For the article on the London Yiskor Project, say whether each statement agrees with it, answering yes or no and quoting the words that decide it. 1. Gloria Gilbert and Judy Silver revived the project in 2013. 2. Only people whose parent or grandparent survived the Holocaust can be entered in the database. 3. Gilbert's parents were directly involved in the Holocaust.

SOURCE DOCUMENT:

--

Michael Kamien, left, Howard Nightingale and Rossette Rutman Abrams are children of Shoah survivors who settled in London, Ont.

London, Ont., residents Gloria Gilbert and Judy Silver want to expand the traditional understanding of the term Holocaust survivor.

The two are co-chairs of the London Jewish Federation’s London Yiskor Project, a comprehensive electronic database that tracks current and former Jewish residents of London who either survived the Holocaust themselves or have family members who did.

The project was first launched in the early 1980s by Lois Weiner Lowe, a Montreal woman who moved to London with her husband Danny Lowe, but passed away after a long illness in 1985, as a way to link London Jews to relatives murdered in the Shoah.

After Danny Lowe died unexpectedly in 1990, the project lay dormant for a number of years before Gilbert and Silver revived it in 2013.

In addition to modernizing and streamlining the database, and posting it online, they’ve also broadened their criteria to include families beyond those considered to be “direct survivor families.”

This means that any Londoner, including anyone born in the southwestern Ontario city who has since moved elsewhere, with any familial tie to the Shoah – even if the person who survived is a more distant family member and not a parent or grandparent – is eligible to be put into the database.

The names entered are then sent to Yad Vashem for “a permanent record in Israel,” Gilbert said.


“We tend to think of survivor [families] as people who were in the Holocaust or whose parents were in the Holocaust… but many people have aunts, uncles, cousins, etc., who they might have had no recollection of, but who survived,” Gilbert said.

The idea behind the project, and behind the enlarged criteria, is “to suggest that the Holocaust is not just something that happened to someone else… to make that linkage a little closer, so that young people in London and people through the generations don’t dismiss it as something that didn’t happen to them,” Gilbert explained.

All participants are sent a two-page document to fill out that asks for details about their immediate family, their current or former ties to London and all known information about the relative who survived the Holocaust.

Gilbert said they are actively looking for more people to contribute to the database and that the findings will eventually be made available through the website of the London Jewish Federation.

At this point, several hundred names have been added to the revamped database by about 100 families, but Gilbert said the project is “far from complete.”

She noted that while a number of Holocaust survivors moved to London in the 1950s and ’60s and brought up their children in the city, “the next generation has largely moved to Toronto and other places.”

The Yiskor Project is an important educational tool for Jewish families in London, and primarily for children, Gilbert stressed, adding that it’s a way of ensuring that young Jews from the community, which currently numbers about 3,000 Jews (or 450 families), retain a sense of personal connection to the atrocities of the Shoah.

“We’re trying to show that this is something that affects all of us [in the Jewish community]. For many, if it wasn’t for that one aunt or whoever that escaped [by coming to Canada], the family wouldn’t have continued on,” Gilbert said.

Gilbert, who moved to London from Montreal with her husband in 1972, said her own parents, who immigrated to Canada from Romania and Russia, were not directly involved in the Holocaust, however, “from a Jewish standpoint, I think we’re all survivors… We’re lucky to have had parents [or other relatives] come over from Europe at a certain time… We’re lucky to be where we are, and we must maintain that link to the Holocaust.”

--

DATA EXTRACT:
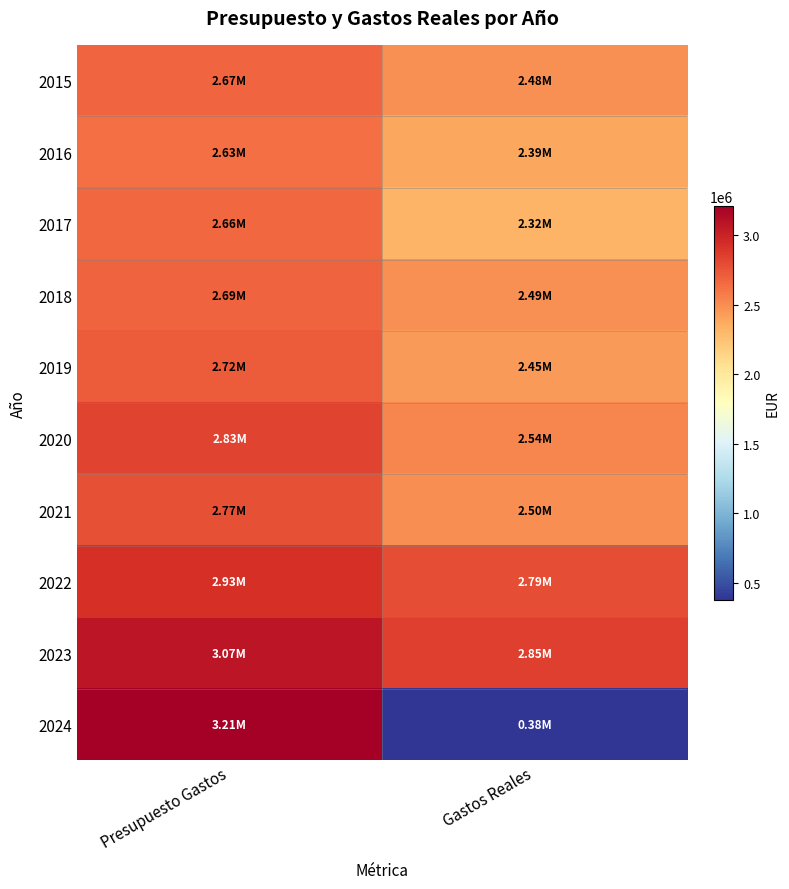

List the series in order of their peak value, highest first.

2024, 2023, 2022, 2020, 2021, 2019, 2018, 2015, 2017, 2016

--

EXERCISE OUTPUT:
1. Yes: "the project lay dormant for a number of years before Gilbert and Silver revived it in 2013."
2. No: "even if the person who survived is a more distant family member and not a parent or grandparent – is eligible to be put into the database."
3. No: "her own parents, who immigrated to Canada from Romania and Russia, were not directly involved in the Holocaust"